We adopted 3 hypotheses about the data for path analysis. These 3 hypotheses can be traced in Figure 1 by visualizing 1-way arrows from elements within columns 1 and 2 to 3 (hypothesis 1), columns 1 and 2 to 3 to 5 (hypothesis 2), and column 3 to 4 to 5 (hypothesis 3).

Figure 1. 
Direction of effects for study hypotheses (see the "Specific Hypotheses" subsection of the "Methods" section).

Direction of effects for study hypotheses (see the "Specific Hypotheses" subsection of the "Methods" section).

Hypothesis 1 indicates that adverse demographic, maternal, infant, and social milieu characteristics (columns 1 and 2) would predict a less optimal mother-child interaction (column 3).

Hypothesis 2 indicates that the prediction by adverse demographic, maternal, infant, and social milieu characteristics (columns 1 and 2) of greater resource use (column 5) would be mediated by a less optimal mother-child interaction (column 3) independent of illness severity assessment (column 4).

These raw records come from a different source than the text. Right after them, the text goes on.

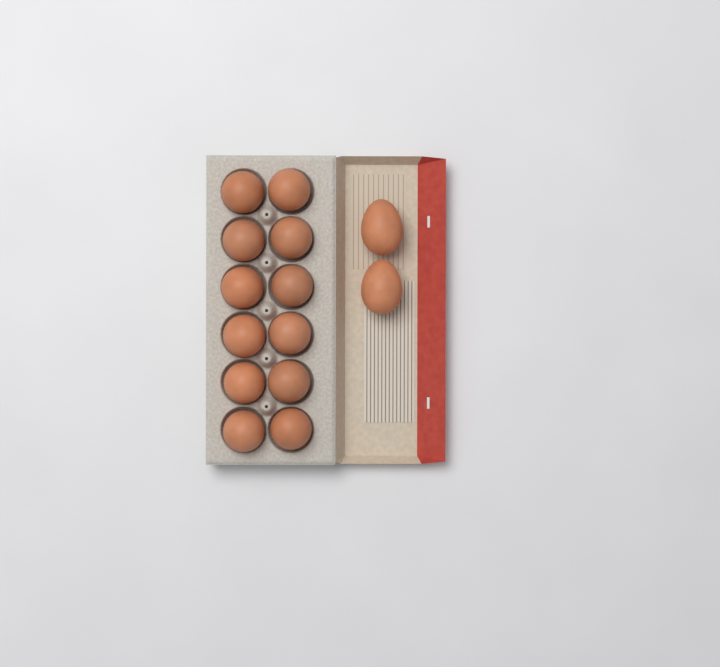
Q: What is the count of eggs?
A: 14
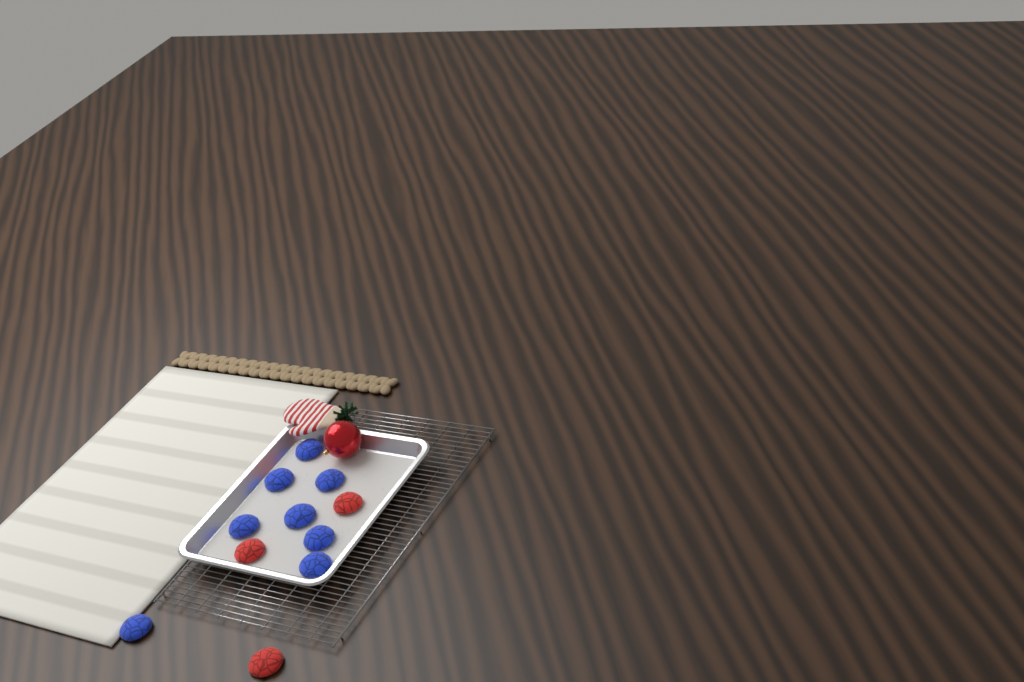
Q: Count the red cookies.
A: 3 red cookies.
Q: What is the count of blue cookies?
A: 8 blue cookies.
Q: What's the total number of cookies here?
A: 11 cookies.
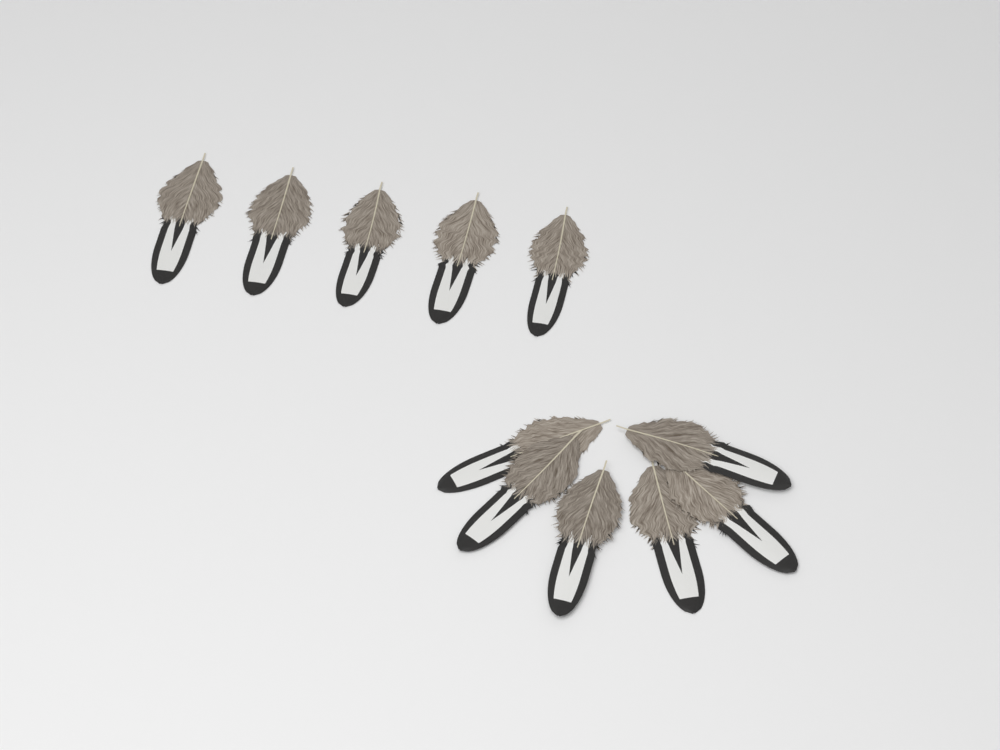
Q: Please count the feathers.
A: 11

Hypothesis 3 indicates that the prediction by a less optimal mother-child interaction (column 3) of greater resource use (column 5) would be mediated by higher pediatrician and mother illness severity assessments (column 4) (after accounting for adverse demographic, maternal, infant, and social milieu characteristics [columns 1 and 2]).

Data analysis

A path analytic model was developed to assess the presence and strength of relations among the 3 major categories of predictors of resource use previously discussed: demographic, maternal, infant, and social milieu characteristics; mother-child interaction; and clinical judgment. The strength of the relations was determined using the β coefficient. This analysis was conducted using structural equation modeling in a software program (LISREL [linear structural relations]).23 A socioeconomic status (SES) marker construct was created from the following variables: father in the home, educational level of mothers, whether receiving Medicaid, maternal employment, maternal age, and location of clinical practice. Also, a 2-factor solution was identified for the Rothbart measure; one dimension reflected distress/fear characteristics (eg, "how often did the baby cry or show distress?") and the other reflected extroverted child characteristics (eg, "during a peekaboo game, how often did the baby smile?"). These 2 factors were entered into the model separately. The Parenting Sense of Competence Scale score was available for only one time of measurement and was used to create a single-indicator factor. Similarly, ethnicity (1 indicates white; and 0, all others) and sex were retained in the model as single-indicator factors. An EAS factor for each mother-infant dyad was created based on parcels of scale totals from 3 items on the instrument assessed at 3 data collection points (6, 15, and 24 months) at well- and at all ill-child care visits for that dyad. Finally, a marker for the outcome variable, resource use, called the resource-to-value index (RTVI), was developed for each acute illness episode based on the following equation, where for every resource used during acute illnesses from study enrollment at birth through the end of the study at the age of 30 months, an RTVI was calculated. This was the main dependent variable considered in this study and was a new measure created by us based on standard econometric practices for calculating unit costs with weighted averages.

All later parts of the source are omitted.